Jetzt gibt es für die Entwickler des freien Datei- und Druckservers Samba erst einmal eine Menge zu lesen und zu studieren: Sie (und andere Open-Source-Entwickler) bekommen Zugang zu Microsofts Dokumentationen der Protokolle und Schnittstellen für die Kommunikation mit Windows-Servern. Der im EU-Kartellverfahren festgelegte Zugang zu den "Geheimnissen" der Server-Kommunikation von Windows wurde nun vertraglich vereinbart – betroffen von der Vereinbarung sind nicht nur die Workgroup-Protokolle, sondern alle Schnittstellen und Protokolle, die heute einen Windows-Server auszeichnen, etwa Active Directory und Policy.

Die EU-Kommission hatte im März 2004 ein Rekordbußgeld von 497 Millionen Euro gegen Microsoft verhängt und das Unternehmen zur Öffnung von Windows für mehr Wettbewerb bei Medien-Playern und Servern verurteilt – dazu gehörte auch, dass Microsoft die Protokoll- und Schnittstellendokumentation offenlegen sollte. Der Konzern klagte beim EU-Gerichtshof erster Instanz in Luxemburg gegen die Sanktionen. Im Juli 2006 verhängte die Kommission ein weiteres Bußgeld in Höhe von 280,5 Millionen Euro. Damit sollte Microsoft gezwungen werden, Informationen über Kommunikationsprotokolle von Windows und die Protokollschnittstellen für die Kommunikation zwischen Arbeitsplatzrechnern und Windows-Servern bereitzustellen.

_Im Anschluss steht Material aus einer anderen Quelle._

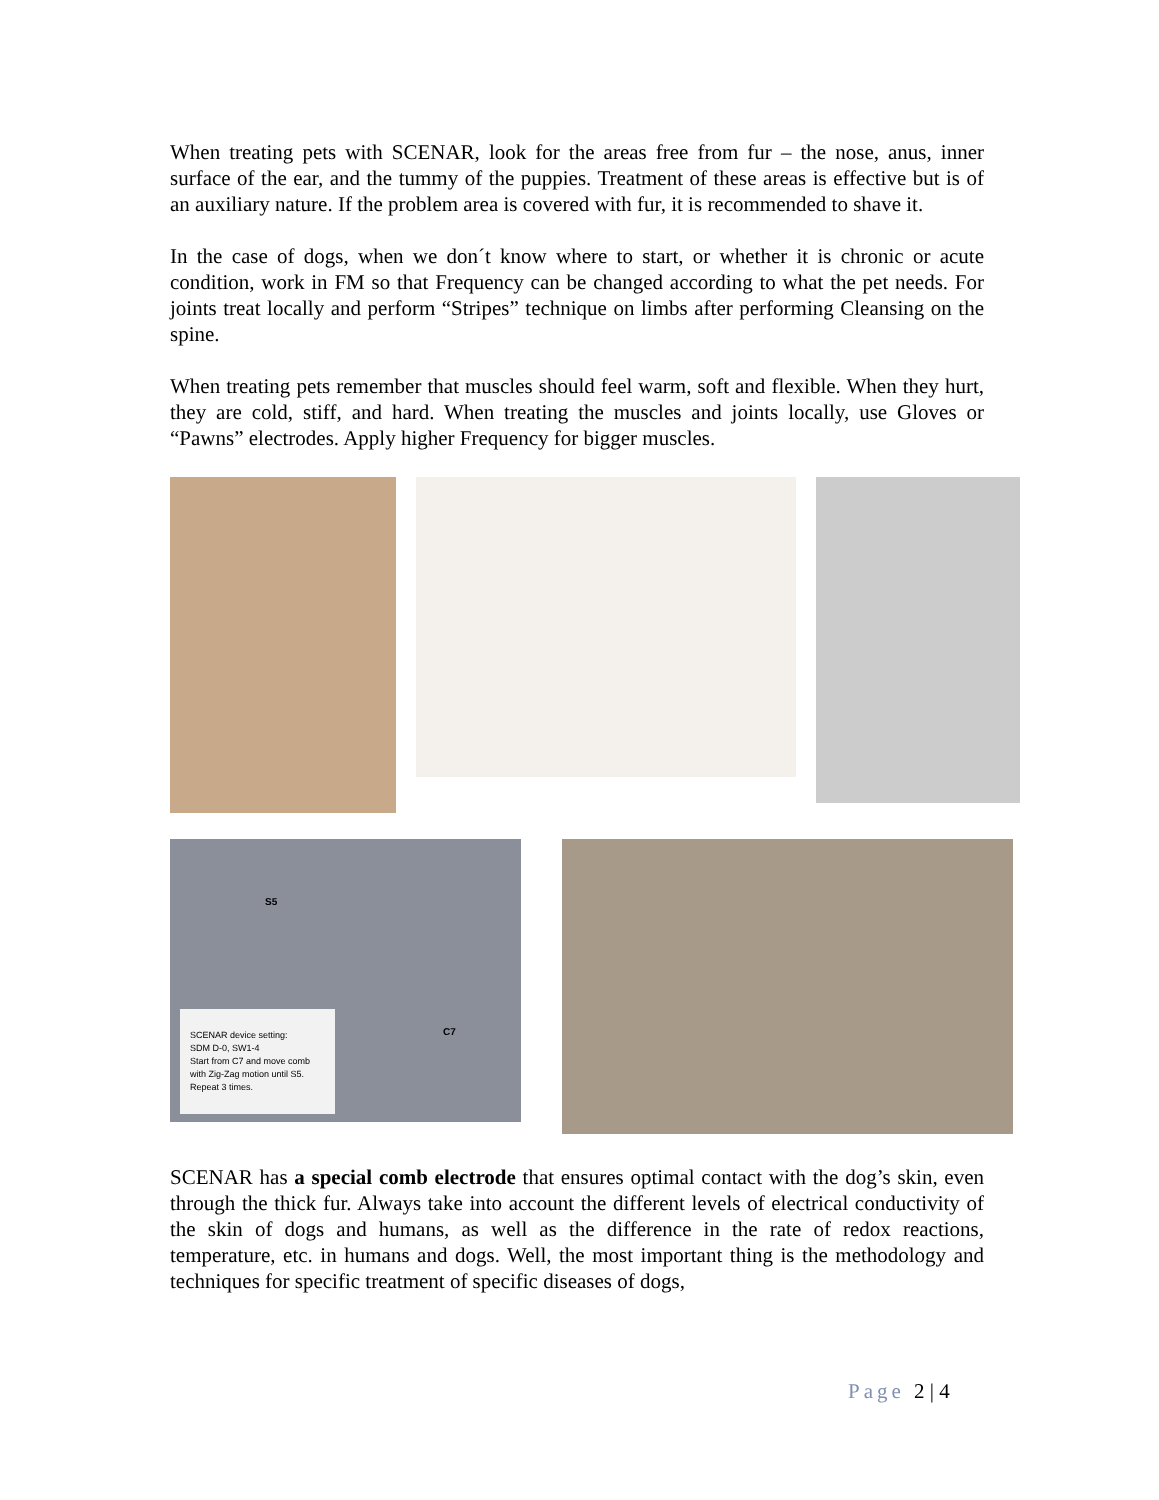When treating pets with SCENAR, look for the areas free from fur – the nose, anus, inner surface of the ear, and the tummy of the puppies. Treatment of these areas is effective but is of an auxiliary nature. If the problem area is covered with fur, it is recommended to shave it.
In the case of dogs, when we don´t know where to start, or whether it is chronic or acute condition, work in FM so that Frequency can be changed according to what the pet needs. For joints treat locally and perform “Stripes” technique on limbs after performing Cleansing on the spine.
When treating pets remember that muscles should feel warm, soft and flexible. When they hurt, they are cold, stiff, and hard. When treating the muscles and joints locally, use Gloves or “Pawns” electrodes. Apply higher Frequency for bigger muscles.
SCENAR device setting:
SDM D-0, SW1-4
Start from C7 and move comb with Zig-Zag motion until S5.
Repeat 3 times.
S5
C7
SCENAR has a special comb electrode that ensures optimal contact with the dog’s skin, even through the thick fur. Always take into account the different levels of electrical conductivity of the skin of dogs and humans, as well as the difference in the rate of redox reactions, temperature, etc. in humans and dogs. Well, the most important thing is the methodology and techniques for specific treatment of specific diseases of dogs,
Page 2 | 4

Mitte September dieses Jahres entschied das Gericht, dass die Wettbewerbsauflagen und die Geldbuße vom März 2004 zu Recht verhängt wurden. Kurz darauf wurde bekannt, dass Microsoft die Wettbewerbsforderungen der Kommission erfüllen und keine Berufung beim Europäischen Gerichtshof gegen das Urteil einlegen werde.

Die Vereinbarung (verfügbar als PDF-Dokument), mit der die Samba-Entwickler Zugang zu den Dokumentationen erhalten, ist nun die erste ihrer Art in Reaktion auf den Ausgang des EU-Kartellverfahrens. Eine nicht-kommerzielle Organisation namens Protocol Freedom Information Foundation (PFIF) verhandelte den Vertrag für das Samba-Projekt mit Microsoft. Die PFIF, gegründet vom Software Freedom Law Center (SFLC), zahlt eine einmalige Gebühr von 10.000 Euro an Microsoft. Im Gegenzug kann die PFIF Open-Source-Entwicklern, darunter eben dem Samba-Projekt, den Zugang zu der Dokumentation ermöglichen. Diese Lizenzvereinbarung entspricht dem, was Microsoft in Reaktion auf das Urteil des EU-Gerichts als eine der beiden möglichen Lizenzen unter dem Namen "No Patent Agreement" vorgestellt hat.

Allerdings ist mit dieser Lizenzform kein vollständig freier Umgang mit der Dokumentation verbunden: Die Entwickler müssen ein Non-disclosure Agreement (NDA) unterzeichnen, das ihnen verbietet, die Dokumentation selbst weiterzugeben. Auch ist die Nutzung von eventuell durch die Umsetzung der Protokolle und Schnittstellen betroffener Patente nicht durch die Lizenz abgedeckt; Microsoft ist aber verpflichtet, eine Liste der Patente bereitzustellen, von denen der Konzern glaubt, sie seien durch die Protokoll- und Schnittstellen-Implementierung betroffen. Entwickler erhalten somit immerhin die Information, wo sie aufpassen müssen, da möglicherweise Patentrechte berührt sind. Die Open-Source-Entwickler, die Zugang zur Dokumentation haben, sind ansonsten aber frei, die dokumentierten Protokolle und Schnittstellen in eigener Software umzusetzen. Auch die Veröffentlichung des so entstandenen Source-Codes unterliegt keinen Restriktionen.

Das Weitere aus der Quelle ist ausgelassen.